Homework 1: Analyzing Plain Text
Due date: See class schedule
In this assignment you’ll gain skills with basic Python control flow (conditionals, iteration, and so forth), data structures (lists and dictionaries), and file I/O. You’ll also get experience with integrating external packages into Python.
The goal of this assignment is to create a program that will be passed a folder name as a parameter. Your program will get the contents of this folder (using os.listdir) and iterate through all of the text files (which you can assume are all of the files that have names ending in .txt). Your program will read in the contents of these text files and perform the following analysis on them; the details of this analysis should be printed out when your program completes running:
- For each file, the count of the number of times each unique word appears in that file, as well as the percentage that word count represents of the overall number of words in the file. Be sure to ignore differences in capitalization as well as any punctuation that may be in the file.
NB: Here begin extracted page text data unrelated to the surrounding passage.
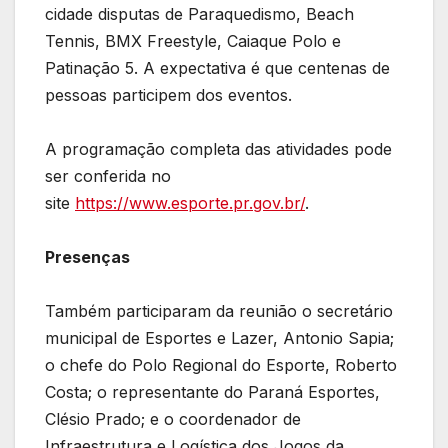
cidade disputas de Paraquedismo, Beach
Tennis, BMX Freestyle, Caiaque Polo e
Patinação 5. A expectativa é que centenas de
pessoas participem dos eventos.
A programação completa das atividades pode
ser conferida no
site
https://www.esporte.pr.gov.br/
.
Presenças
Também participaram da reunião o secretário
municipal de Esportes e Lazer, Antonio Sapia;
o chefe do Polo Regional do Esporte, Roberto
Costa; o representante do Paraná Esportes,
Clésio Prado; e o coordenador de
Infraestrutura e Logística dos Jogos da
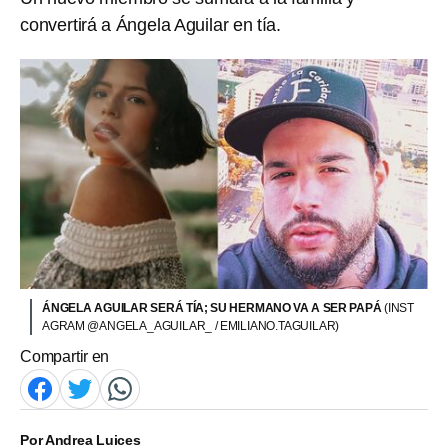
convertirá a Ángela Aguilar en tía.
ÁNGELA AGUILAR SERÁ TÍA; SU HERMANO VA A SER PAPÁ
(INST
AGRAM @ANGELA_AGUILAR_ / EMILIANO.TAGUILAR)
Compartir en
Por
Andrea Luices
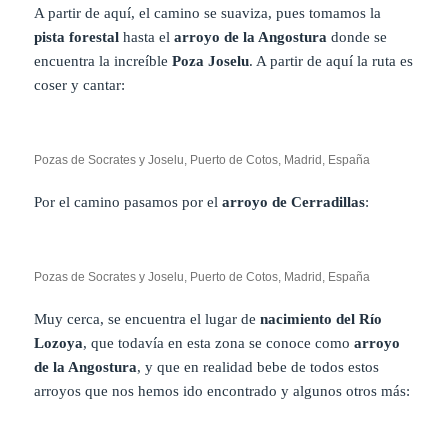
A partir de aquí, el camino se suaviza, pues tomamos la
pista forestal
hasta el
arroyo de la Angostura
donde se
encuentra la increíble
Poza Joselu
. A partir de aquí la ruta es
coser y cantar:
Pozas de Socrates y Joselu, Puerto de Cotos, Madrid, España
Por el camino pasamos por el
arroyo de Cerradillas
:
Pozas de Socrates y Joselu, Puerto de Cotos, Madrid, España
Muy cerca, se encuentra el lugar de
nacimiento del Río
Lozoya
, que todavía en esta zona se conoce como
arroyo
de la Angostura
, y que en realidad bebe de todos estos
arroyos que nos hemos ido encontrado y algunos otros más:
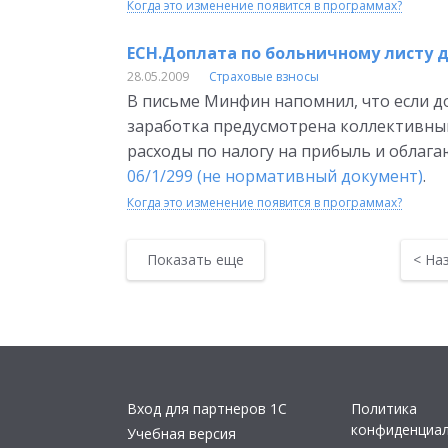
Когда это изменение появится в программах?
ЕСН.Доплата по больничному листу д
28.05.2009
Страховые взносы
В письме Минфин напомнил, что если д
заработка предусмотрена коллективны
расходы по налогу на прибыль и облага
06/1/299 (не нормативный документ)
.
Когда это изменение появится в программах?
Показать еще
<
На
Вход для партнеров 1С
Политика
конфиденциа
Учебная версия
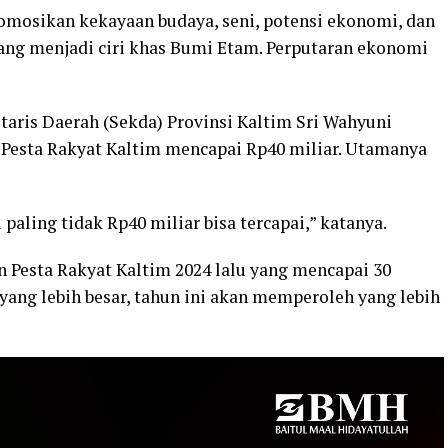
omosikan kekayaan budaya, seni, potensi ekonomi, dan
ng menjadi ciri khas Bumi Etam. Perputaran ekonomi
etaris Daerah (Sekda) Provinsi Kaltim Sri Wahyuni
Pesta Rakyat Kaltim mencapai Rp40 miliar. Utamanya
 paling tidak Rp40 miliar bisa tercapai,” katanya.
an Pesta Rakyat Kaltim 2024 lalu yang mencapai 30
yang lebih besar, tahun ini akan memperoleh yang lebih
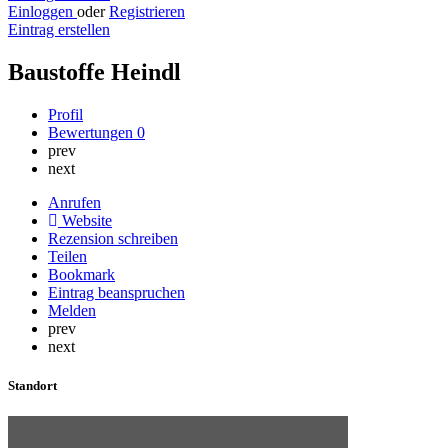
Einloggen
oder
Registrieren
Eintrag erstellen
Baustoffe Heindl
Profil
Bewertungen
0
prev
next
Anrufen
Website
Rezension schreiben
Teilen
Bookmark
Eintrag beanspruchen
Melden
prev
next
Standort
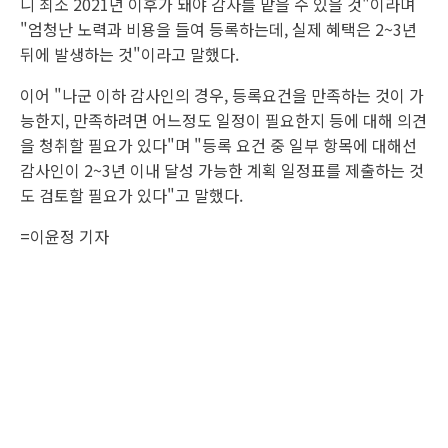
니 최소 2021년 이후가 돼야 감사를 맡을 수 있을 것"이라며
"엄청난 노력과 비용을 들여 등록하는데, 실제 혜택은 2~3년
뒤에 발생하는 것"이라고 말했다.
이어 "나군 이하 감사인의 경우, 등록요건을 만족하는 것이 가
능한지, 만족하려면 어느정도 일정이 필요한지 등에 대해 의견
을 청취할 필요가 있다"며 "등록 요건 중 일부 항목에 대해선
감사인이 2~3년 이내 달성 가능한 계획 일정표를 제출하는 것
도 검토할 필요가 있다"고 말했다.
=이윤정 기자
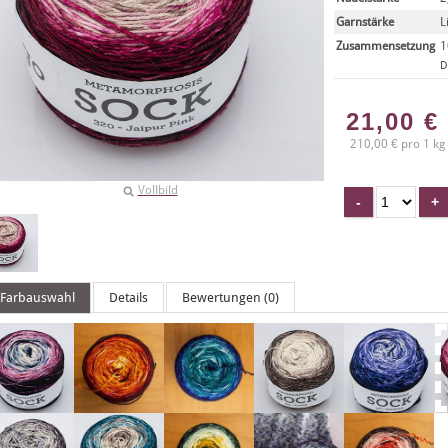
Garnstärke
L
Zusammensetzung
1
D
21,00
€
210,00 € pro 1 kg
Vollbild
Farbauswahl
Details
Bewertungen (0)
For example, if the file contains “A man, a plan, Panama” your program should print out something similar to:
File: panama.txt A: 2 (40% of total words) man: 1 (20% of total words) plan: 1 (20% of total words) Panama: 1 (20% of total words)
- For each file, determine the sentiment and the objectivity of the language in the text contained in it. To do this, you should install and import the TextBlob package (we’ll discuss this in class), and then use its API to determine whether the tone of the text is positive, negative or neutral, and whether it’s more subjective or objective. For example:
Sentiment is STRONGLY POSITIVE (0.511132334) Subjectivity is MILDLY SUBJECTIVE (0.59322321)
- Finally, for the entire set of documents in the folder, your program should calculate and print the total number of words and unique words contained across all documents. For example:
Document corpus contains 2,397 total words (1,486 unique words)
For the sentiment and objectivity analysis, you’ll need to install the TextBlob package: this is an external module (meaning a module that doesn’t ship with Python) that you’ll need to put on your computer in order to use.
This page has a tutorial on TextBlob and details about installing it. Note that you’ll need to install the corpora (the language training dataset) in order to get the best results. We’ll walk through how to install in class, and the link just above has details as well.
HINTS:
Remember that your program should take as an input parameter the name of the folder containing the text files. There may be other, non-text files in this folder, so your program should only process files ending in .txt.
There is a folder of sample news articles posted on T-Square in the resources folder, called sampletext.zip.
For the word count portion of the assignment, the “trick” is to use a dictionary such that words are keys and the counts for each of those words is the associated value. Since keys are unique this will let you keep track of the count for each unique word in a given file.
You should be able to install the textblob API via pip. Once it’s installed on your computer, use “from textblob import TextBlob” to access the sentiment analysis functions.
TO SUBMIT:
Create and submit on T-Square a ZIP file containing:
- Your Python program
- A README.txt file containing anything we may need to know about your program (e.g., extra functionality you implemented).
COMMENTARY AND EXTRA CREDIT:
This homework demonstrates some rudimentary text processing and file I/O. Using this program you can determine the words that occur most frequently in a given corpus of text files. You may notice, however, that simply knowing the most commonly occurring words does not tell you much about the contents of the file (for example, simple words like conjunctions (“and”) or determiners (“the”) often are the most common words in an English text).
What if you wanted to determine which words were the most important in a text (for some definition of important)? One way could be to look for words that occur commonly in a given text, but are not common across the corpus as a whole. This would eliminate words like “and” and “the” and focus only on the unusual words that are the most specific to that given text.
One of the foundational ways to do this is a technique called term frequency-inverse document frequency (or TF-IDF for short). The idea is to find terms that have a high frequency of occurrence in a document but low frequency across the rest of a corpus. The algorithm is a foundation for information retrieval and text analysis.
For up to 10 points extra credit, extend the program you have to implement TF-IDF in addition to the basic word counting and sentiment analysis capabilities. The output of the TF-IDF portion of your program should be, for each file, the top 10 most “distinctive” terms from that file, compared to the corpus over all. In other words, the code should print out, for each file, which terms have the highest computed TF-IDF. The Wikipedia article gives a concise outline of the algorithm, if you want to try it.